To try out a zero-downtime deployment, check out our walk-through tutorial which will guide you through a sample deployment using the AWS Lambda console.
Troubleshooting¶
Problem
Cloud formation fails with error "The maximum number of addresses has been reached". This happens while creating VPC.
Cause
The account has reached the maximum number of EIPs. EIPs are needed while configuring VPC for NatGateway.
Solution
- Recreate the MDL stack with option "VPC=false". In this case, user needs to create SSM parameters as per "CreateVPC" section in Herd-MDL CFT Specifications
- Increase the account level limit for EIPs so that NatGateway doesn't fail while allocating EIP in the account
Problem
Cloud formation fails with error "Already exists in stack". This happens while creating AWS resources.
Cause
There is already another stack with the same MDLInstanceName in the same AWS account in the same region .
Solution
- Delete the existing stack with same "MDLInstanceName" and then re-try creating the new stack
- Enter different "MDLInstanceName" for the new stack so that this does not collide with existing resources
Problem
Code Deploy fails with error "HEALTH_CONSTRAINTS". This happens with ElasticSearch/Herd/Metastor EC2 instances.
Cause
This seems to be an AWS issue that occurs occasionally. Under certain cases, CodeDeploy is unable to find the EC2 Instances created by AutoScaling group.
Solution
- Restart the Stack Creation process
Known Issues¶
- Emptying S3 buckets manually before deleting the stack
S3 buckets need to be emptied before deleting the stack. Otherwise, stack deletion fails. This will be fixed in future releases such that MDL takes care of emptying the buckets when Stack Deletion is triggered.

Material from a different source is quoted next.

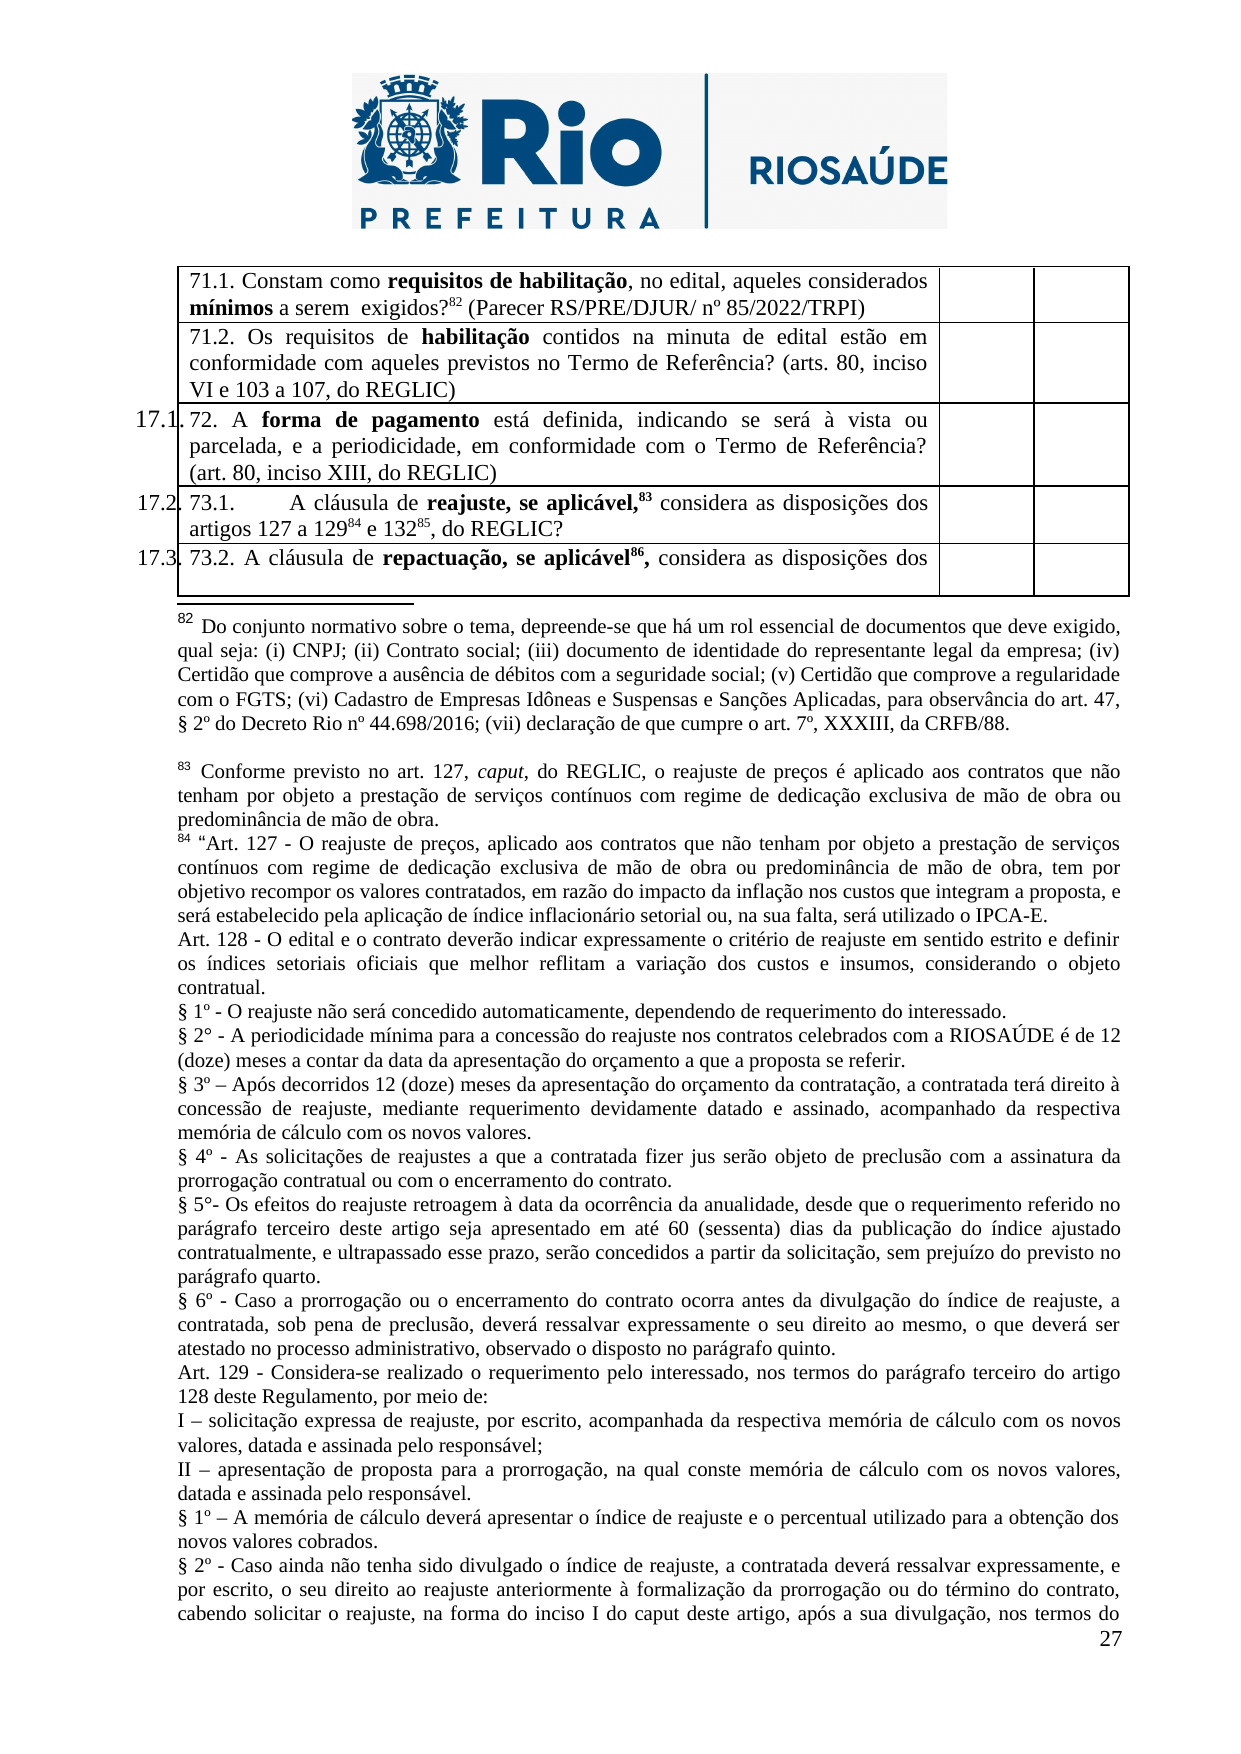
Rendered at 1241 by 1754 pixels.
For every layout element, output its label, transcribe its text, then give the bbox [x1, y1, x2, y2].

- Deleting SSM parameters manually before deleting the stack
Some of the SSM parameters need to be deleted before deleting the stack. Note that Stack Deletion will not fail. However, these SSM parameters will be stale, if they are not cleaned-up. Search for all the SSM parameters with "MDLInstanceName" and delete the same for clean-up. This will be fixed in future releases such that MDL takes care of deleting all the SSM parameters, when Stack Deletion is triggered.
- Deleting RDS Snapshots
AWS account has limits for number of RDS snapshots stored. MDL by default stores the RDS snapshot before deleting the same. If the number of RDS snapshots reach the AWS account limit, then MDL cannot delete the stack due to RDS snapshot issue. In this case, the user either needs to clean-up existing RDS snapshots or increase the RDS snapshot limit for the AWS account.